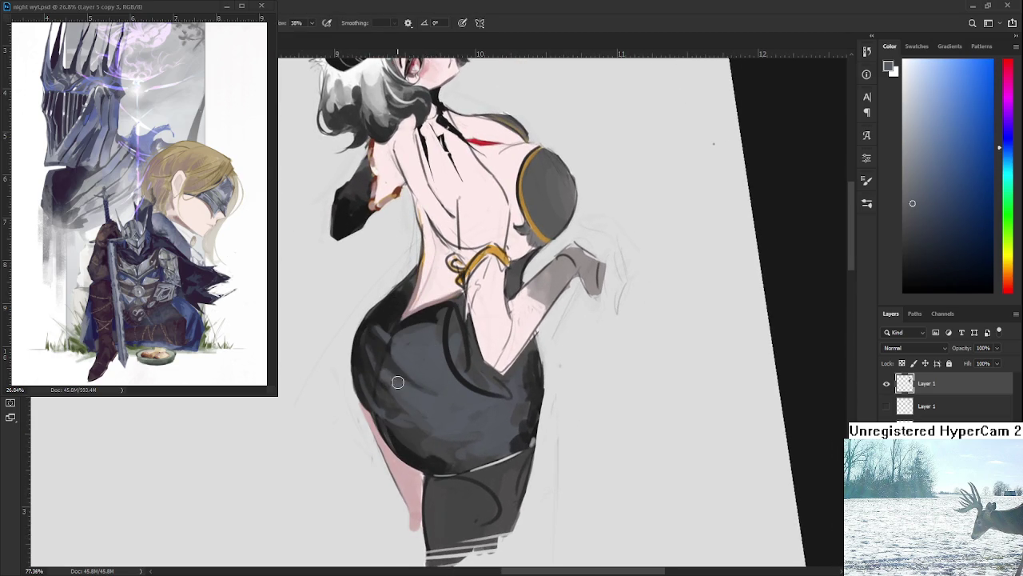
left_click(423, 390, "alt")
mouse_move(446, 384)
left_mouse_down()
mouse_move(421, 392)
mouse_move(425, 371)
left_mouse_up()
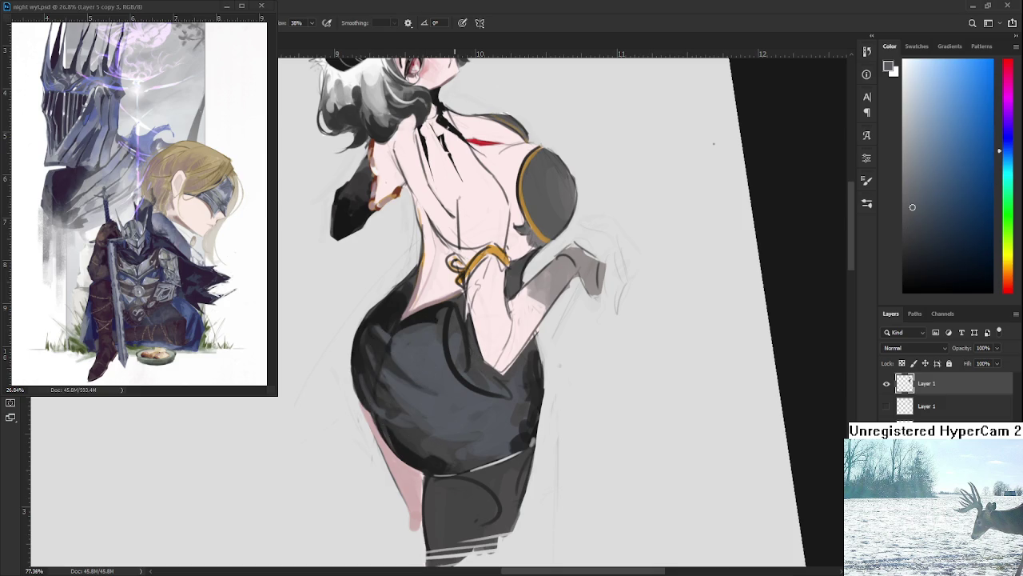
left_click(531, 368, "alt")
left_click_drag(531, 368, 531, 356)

--

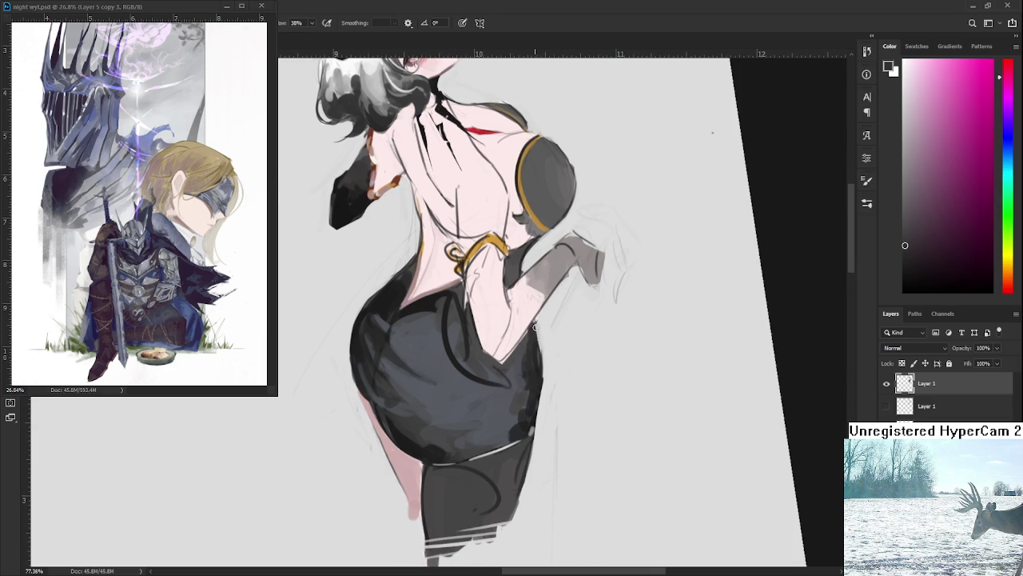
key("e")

• **What you need to do**: Out of the records above, return only the lines from the one with "mouse_move(425, 371)" through the one with "left_click_drag(531, 368, 531, 356)", exactly, and none of the pictures.

• **Problem solution**:
mouse_move(425, 371)
left_mouse_up()
left_click(531, 368, "alt")
left_click_drag(531, 368, 531, 356)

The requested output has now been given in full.